Use Your Event App to Make Attendees’ Wait Time Productive

Standing in line is not a standout part of most meetings or conferences. It’s nothing like, for example, standing in line at Comic Con, which is basically an event in itself.

But this doesn’t mean that wait time is entirely gone. Your attendees are always going to spend some time standing by, waiting for speakers to begin, waiting for their turn to talk to an exhibitor, waiting in between sessions… No matter how tightly you’ve scheduled your event, waiting around is inevitable.

And that’s not a bad thing. In fact, having some down time in between periods of heavy mental processing helps to improve productivity and concentration.

At an enterprise or professional event though, you want attendees to be able to take a mental break while also staying on topic. Use your event app to help attendees take breaks that will prep them to re-engage with your sessions when they return.

Staying in the know

We all tend to look down at our phones when we have an idle moment. Twitter and other social media platforms make for a good mental respite—but you don’t necessarily want your attendees scrolling through Pinterest during your conference.

Your event app is the ideal place for attendees to take a quick break without going too far afield. If you set up a newsfeed, you can send notifications and updates as they happen—room changes, sessions starting, and so forth. This creates a place where attendees can easily and quickly access information and relevant diversions.

Integrating Twitter into your event app is a great way to liven up the newsfeed, and help attendees unwind. By setting up an official event hashtag, and sourcing newsfeed items from Tweets that use the hashtag, attendees can stay in touch with the conversations that are happening around the event. This opens up discussions that your attendees might otherwise not be aware of, and also lets them to explore lighter topics alongside their peers.

Setting up your event app to receive different streams of conversations give attendees a great way to stay on-track during idle moments, while also providing the space to mentally take a breather.

Network through the event app

Networking remains one of the top reasons attendees go to conferences. It’s also a great way for attendees to take a break and socialize with a purpose. The benefit of letting attendees do it through the event app is to optimize their time by helping them make relevant connections more quickly and easily.

A simple way to do this is to implement one (or some!) of several features in your event app that boost attendees’ ability to connect meaningfully with their peers. Twitter, as mentioned, is a great way for attendees to engage in conversations, especially with your event app’s newsfeed to centralize the content. But you can also make it easier for attendees to contact their peers directly by allowing them to send messages through the event app. Depending on the type of event, this has the bonus of keeping the communications internal.

Also consider using profile matching, which can be a great way for attendees to discover new connections during their spare moments.

Let them play

A lot of people play phone games while waiting. Use this to your event’s advantage by building a game into your event app.

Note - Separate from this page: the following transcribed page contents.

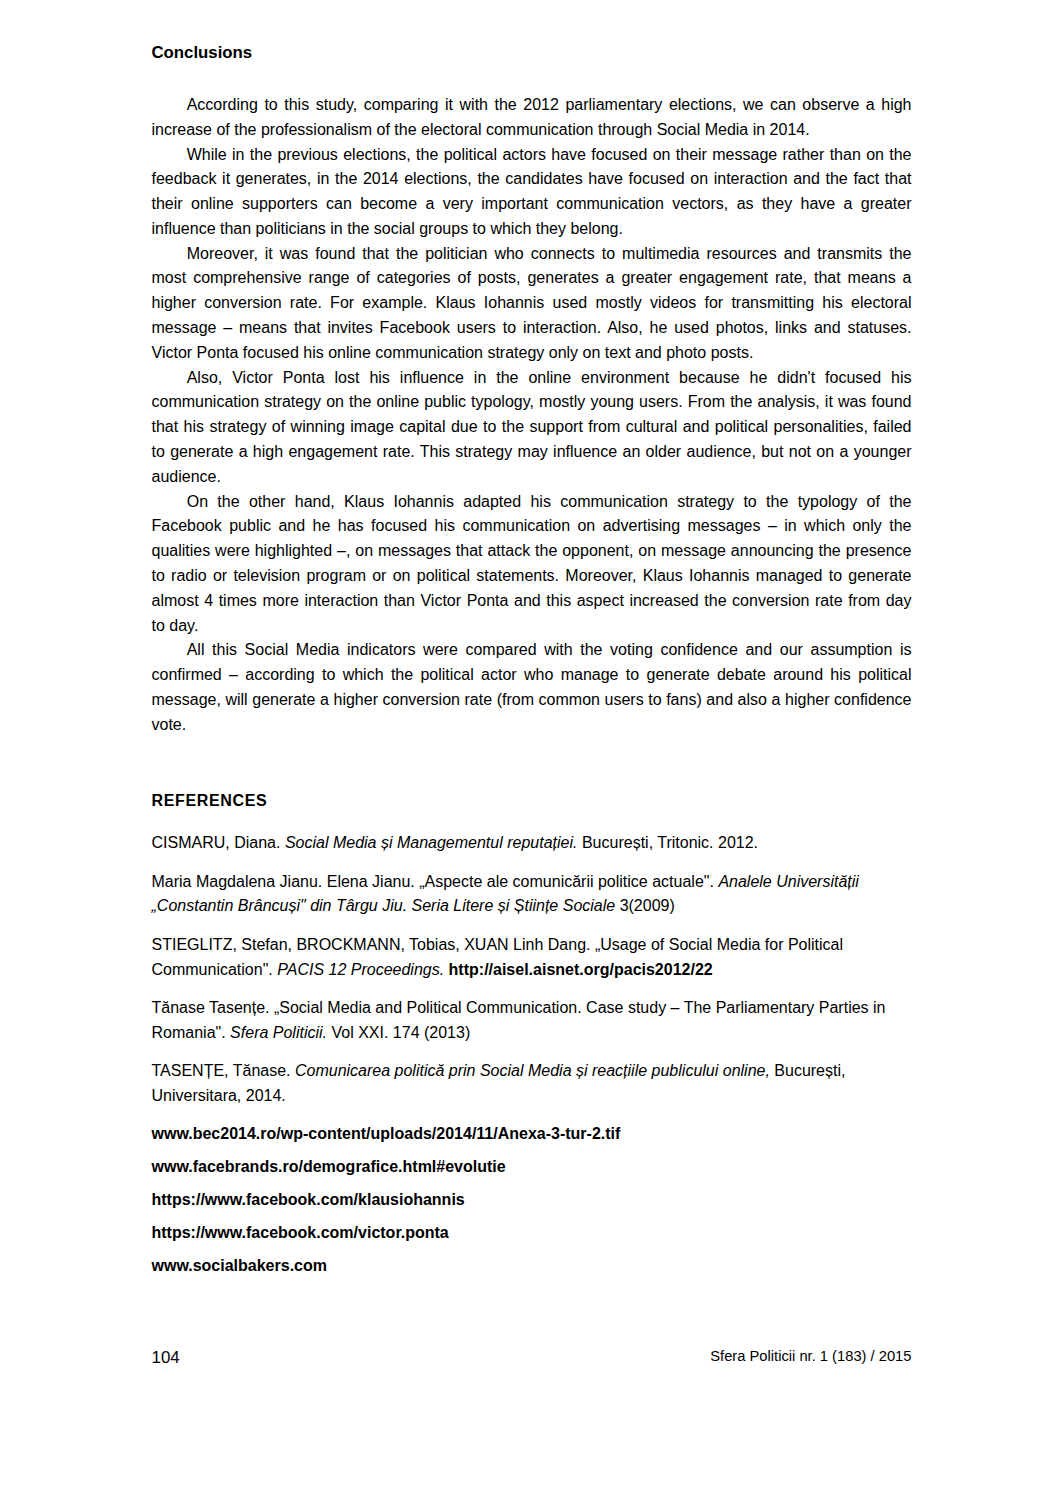Conclusions
According to this study, comparing it with the 2012 parliamentary elections, we can observe a high increase of the professionalism of the electoral communication through Social Media in 2014.
While in the previous elections, the political actors have focused on their message rather than on the feedback it generates, in the 2014 elections, the candidates have focused on interaction and the fact that their online supporters can become a very important communication vectors, as they have a greater influence than politicians in the social groups to which they belong.
Moreover, it was found that the politician who connects to multimedia resources and transmits the most comprehensive range of categories of posts, generates a greater engagement rate, that means a higher conversion rate. For example. Klaus Iohannis used mostly videos for transmitting his electoral message – means that invites Facebook users to interaction. Also, he used photos, links and statuses. Victor Ponta focused his online communication strategy only on text and photo posts.
Also, Victor Ponta lost his influence in the online environment because he didn't focused his communication strategy on the online public typology, mostly young users. From the analysis, it was found that his strategy of winning image capital due to the support from cultural and political personalities, failed to generate a high engagement rate. This strategy may influence an older audience, but not on a younger audience.
On the other hand, Klaus Iohannis adapted his communication strategy to the typology of the Facebook public and he has focused his communication on advertising messages – in which only the qualities were highlighted –, on messages that attack the opponent, on message announcing the presence to radio or television program or on political statements. Moreover, Klaus Iohannis managed to generate almost 4 times more interaction than Victor Ponta and this aspect increased the conversion rate from day to day.
All this Social Media indicators were compared with the voting confidence and our assumption is confirmed – according to which the political actor who manage to generate debate around his political message, will generate a higher conversion rate (from common users to fans) and also a higher confidence vote.
REFERENCES
CISMARU, Diana. Social Media și Managementul reputației. București, Tritonic. 2012.
Maria Magdalena Jianu. Elena Jianu. „Aspecte ale comunicării politice actuale". Analele Universității „Constantin Brâncuși" din Târgu Jiu. Seria Litere și Științe Sociale 3(2009)
STIEGLITZ, Stefan, BROCKMANN, Tobias, XUAN Linh Dang. „Usage of Social Media for Political Communication". PACIS 12 Proceedings. http://aisel.aisnet.org/pacis2012/22
Tănase Tasențe. „Social Media and Political Communication. Case study – The Parliamentary Parties in Romania". Sfera Politicii. Vol XXI. 174 (2013)
TASENȚE, Tănase. Comunicarea politică prin Social Media și reacțiile publicului online, București, Universitara, 2014.
www.bec2014.ro/wp-content/uploads/2014/11/Anexa-3-tur-2.tif
www.facebrands.ro/demografice.html#evolutie
https://www.facebook.com/klausiohannis
https://www.facebook.com/victor.ponta
www.socialbakers.com
104 Sfera Politicii nr. 1 (183) / 2015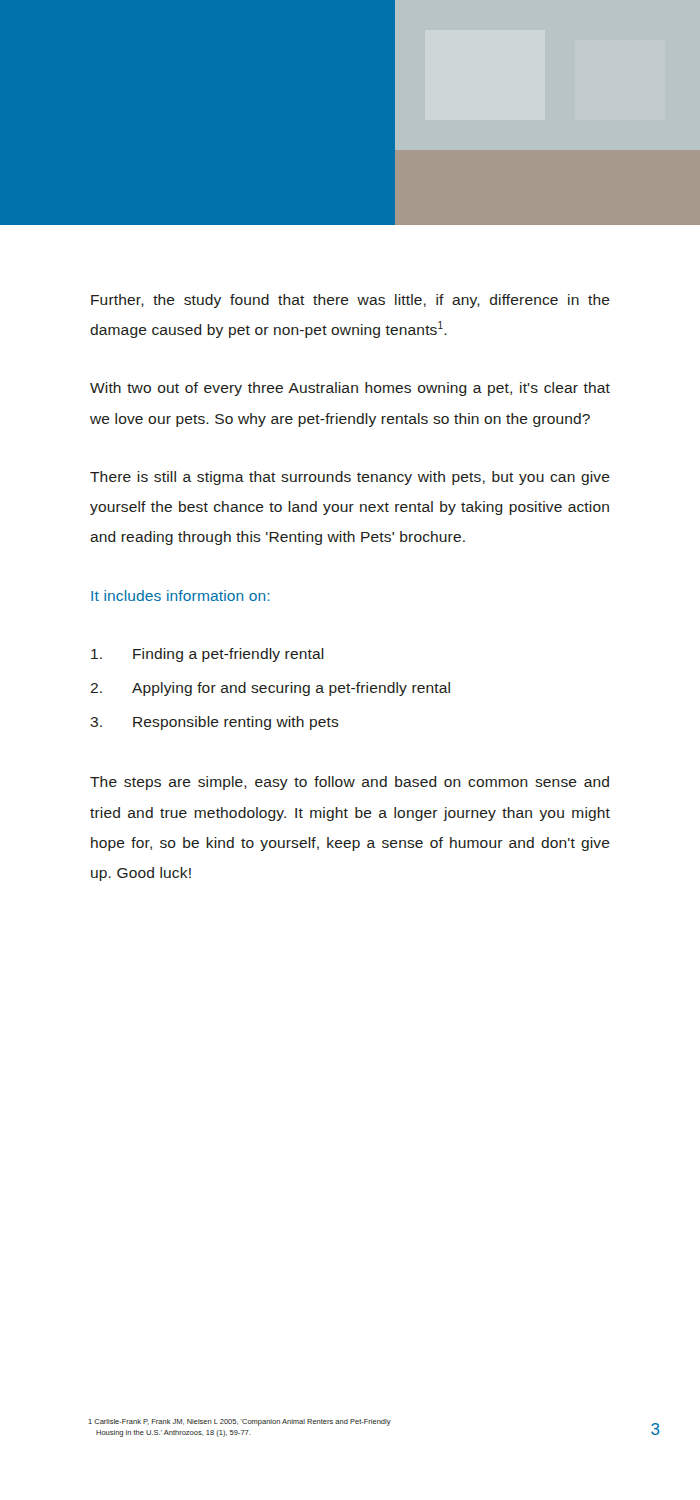Further, the study found that there was little, if any, difference in the damage caused by pet or non-pet owning tenants1.
With two out of every three Australian homes owning a pet, it's clear that we love our pets. So why are pet-friendly rentals so thin on the ground?
There is still a stigma that surrounds tenancy with pets, but you can give yourself the best chance to land your next rental by taking positive action and reading through this 'Renting with Pets' brochure.
It includes information on:
1. Finding a pet-friendly rental
2. Applying for and securing a pet-friendly rental
3. Responsible renting with pets
The steps are simple, easy to follow and based on common sense and tried and true methodology. It might be a longer journey than you might hope for, so be kind to yourself, keep a sense of humour and don't give up. Good luck!
1 Carlisle-Frank P, Frank JM, Nielsen L 2005, 'Companion Animal Renters and Pet-Friendly Housing in the U.S.' Anthrozoos, 18 (1), 59-77.
3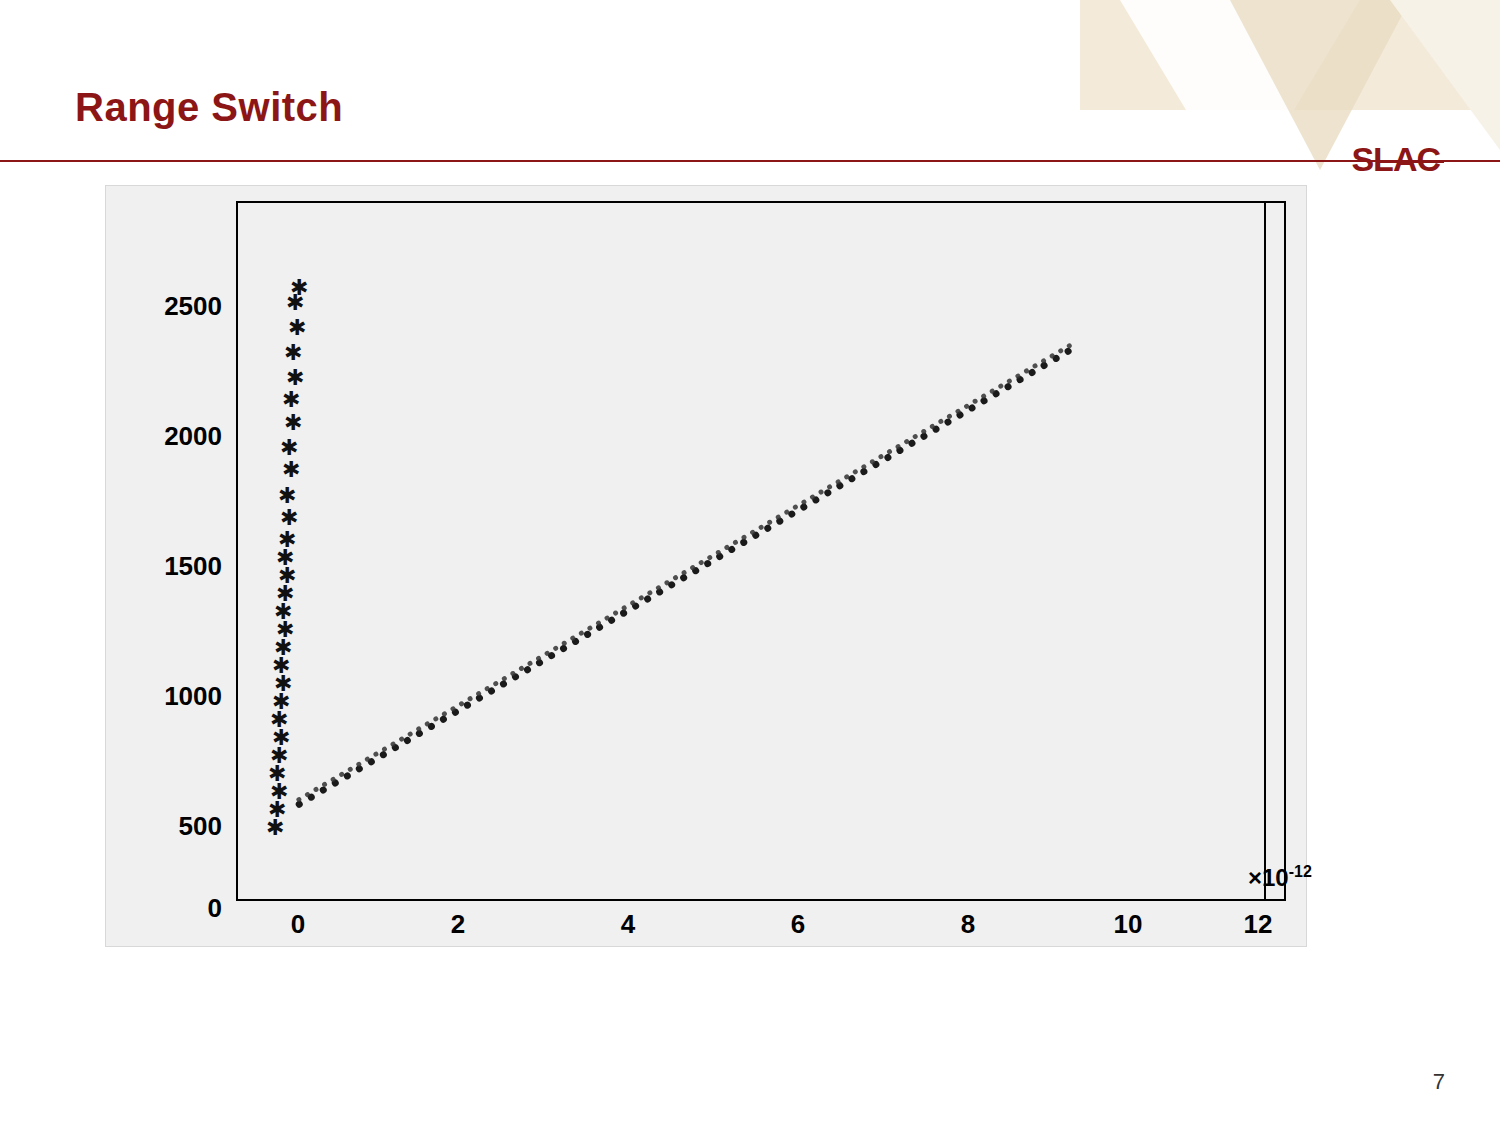Range Switch
SLAC
2500
2000
1500
1000
500
0
0
2
4
6
8
10
12
×10-12
✱ ✱ ✱ ✱ ✱ ✱ ✱ ✱ ✱ ✱ ✱ ✱ ✱ ✱ ✱ ✱ ✱ ✱ ✱ ✱ ✱ ✱ ✱ ✱ ✱ ✱ ✱ ✱
7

Keeping attendees within the app helps to keep them engaged; making a game out of it lets them have a little fun before they settle into their next session.

Gamification of your event app means that points will be awarded for certain actions, such as for tweeting, uploading a photo, or exchanging contact information (which is great for encouraging people to network). If they have access to the rankings, this will give your attendees incentive to perform those pre-set actions—especially if there are prizes for top-scoring players.

If you find that engagement is low, reminding attendees about the game within your event app can be a great way to revitalize tired and information-overloaded attendees. Not only does gamification give your attendees something productive and diverting to do in their idle moments, it can also help to achieve some other key objectives at your event.